The F. Wayne Hill Water Resources Center (FWHWRC), Gwinnett County’s largest and most advanced wastewater treatment facility with a capacity of 60 mgd, uses enhanced biological phosphorus removal and chemical trim to meet a stringent TP limit of 0.08 mg/L.

The F. Wayne Hill Water Resources Center (FWHWRC) is Gwinnett County’s largest and most advanced wastewater treatment facility with a capacity of 60 mgd. The FWHWRC uses enhanced biological phosphorus removal and chemical trim to meet a stringent TP limit of 0.08 mg/L. Solids handling consists of anaerobic digestion of combined primary sludge and WAS in egg-shaped digesters. In 2009, Gwinnett County began adding magnesium hydroxide (Mag) to their collection system for odor and corrosion control. With the addition of Mag in the collection system, struvite precipitation in the solids handling process has become a major issue at the FWHWRC. However, the digesters at the FWHWRC are now phosphorus limited with respect to struvite formation due to the Mag addition in the collection system, which results in a benefit of very low P concentrations in the dewatering centrate. Therefore if Mag addition is halted, the P-recycle load (most P removal is now by EBPR) will become a major concern that must be addressed with additional metal salt addition and if Mag addition continues, the plant must address the struvite formation issues of clogged centrate pipes, centrifuge impacts and potential catastrophic failures. This project evaluated nutrient recovery options compared with convention metal salt addition to the digesters or centrate for both struvite control (if Mag continues) or recycle P load reduction (if Mag is stopped).

Objectives
This paper details the comprehensive investigation which was performed to evaluate nutrient recovery as an option for phosphorus control in the solids handling processes. The investigation included bench and pilot scale studies as well as full scale process stream characterization, BioWin modeling, and a business case evaluation.

Methodology
Bench scale reactors were operated to optimize operational parameters (reaction time and WAS:Primary Sludge (PS) ratio) for the pilot scale work, and to determine the potential for P-release from WAS. P-release was studied under three different conditions: endogenous release (WAS only), ideal volatile fatty acid (VFA) conditions (WAS + sodium acetate), and actual proposed plant conditions (WAS and primary sludge blend).

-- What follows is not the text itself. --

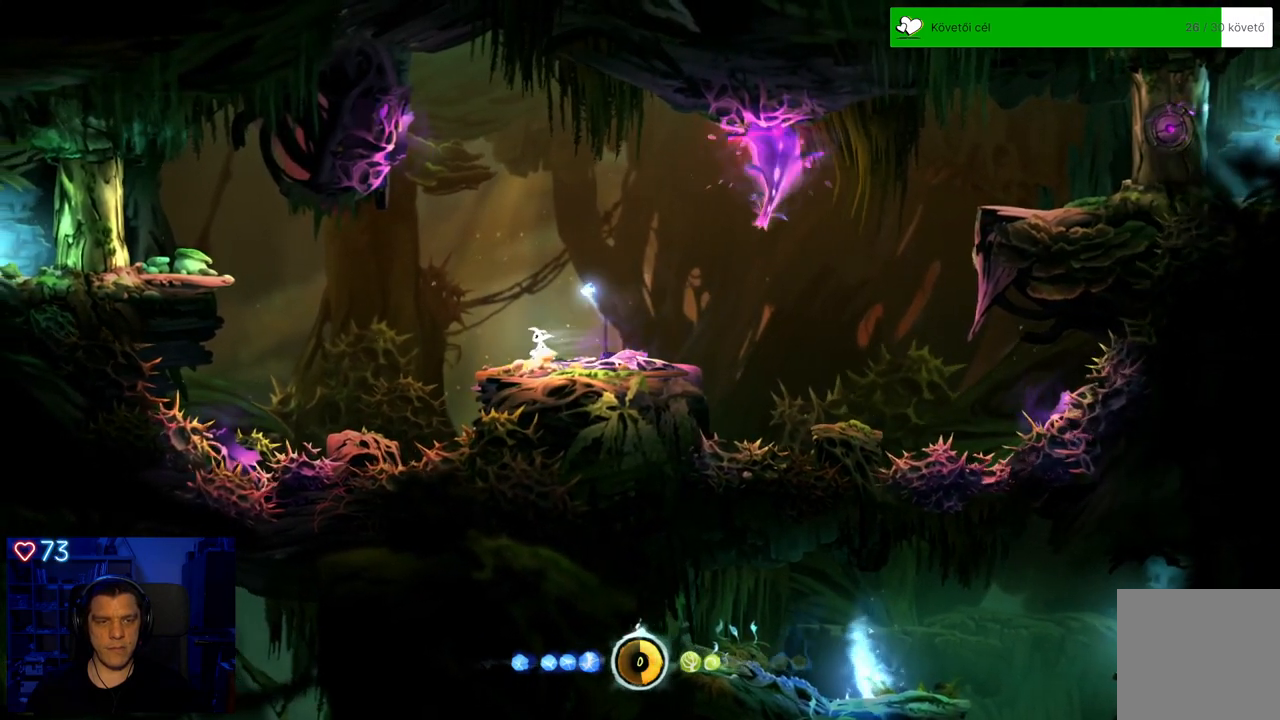
{"buttons": ["X"], "left_stick": "right", "right_stick": "center", "events": [[133, "left_stick", "right"], [483, "X", "down"]]}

Pilot scale systems from two different nutrient recovery technology vendors (Ostara and Multiform Harvest (MH)) were tested to determine potential for P and N recovery at FWHWRC. Ostara’s WASSTRIP and Multiform Harvest’s MH P-release processes were tested along with the nutrient recovery systems. The WASSTRIP option, which releases P and Mg from the WAS prior to digestion, was selected to control the struvite formation potential in the solids handling process. The pilots were run for 3-4 weeks, and samples were collected over each process three days per week.

BioWin modeling, including struvite precipitation modeling, was used to compare the effectiveness of several nutrient control strategies against conventional ferric treatment for P-removal and struvite precipitation.

Results
The results show approximately 90% PO4-P release after 3 hours for non-endogenous reactors and that the best WAS:PS ratio was a 1:1 by mass mix, which is approximately the current production ratio.

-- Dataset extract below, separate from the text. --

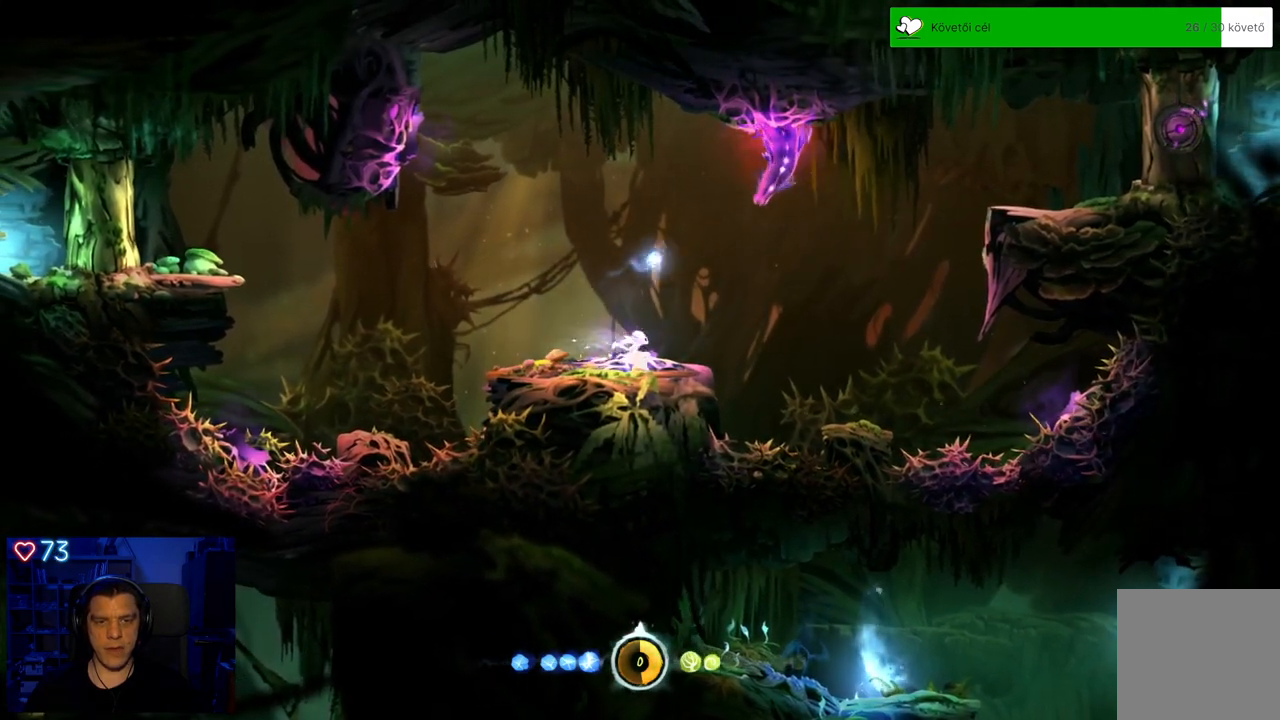
{"buttons": ["X"], "left_stick": "center", "right_stick": "center", "events": [[50, "left_stick", "center"], [83, "X", "up"], [167, "X", "down"], [233, "X", "up"], [317, "X", "down"], [367, "X", "up"], [450, "X", "down"]]}
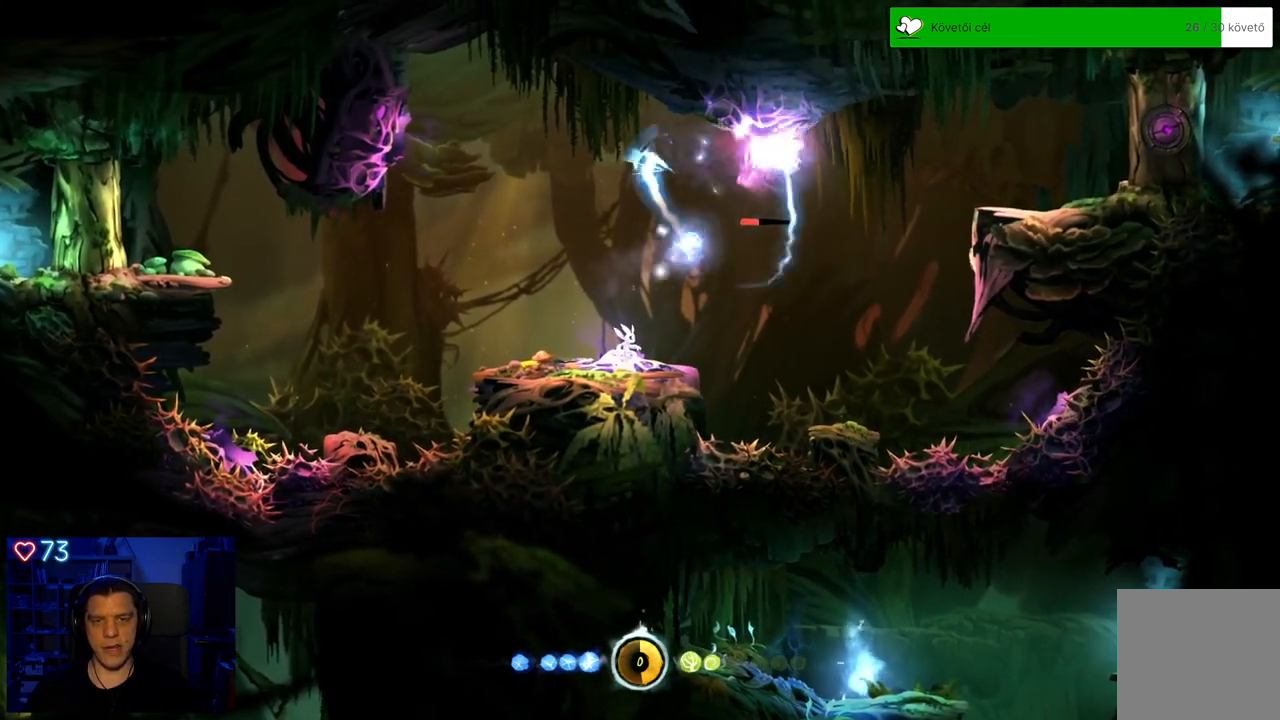
{"buttons": [], "left_stick": "left", "right_stick": "center", "events": [[33, "X", "up"], [83, "X", "down"], [183, "X", "up"], [217, "left_stick", "left"]]}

The WASSTRIP pilot setup for the P release reactor confirmed the detention time of 2 to 3 hours was sufficient to release to achieve full P release of the Bio-P WAS, in line with the bench scale testing. Due to the high Mg concentration in the centrate, magnesium chloride addition was not required for either the Ostara or MH reactors.

Sampling and mass balances of Mg over the plant shows Mg in the dewatered cake corresponding to an estimated 7,000 lb/day of struvite in dewatered sludge produced currently at the plant. P-removal in sludge cake through struvite explains the very low P concentration seen in FWHWRC’s centrate stream.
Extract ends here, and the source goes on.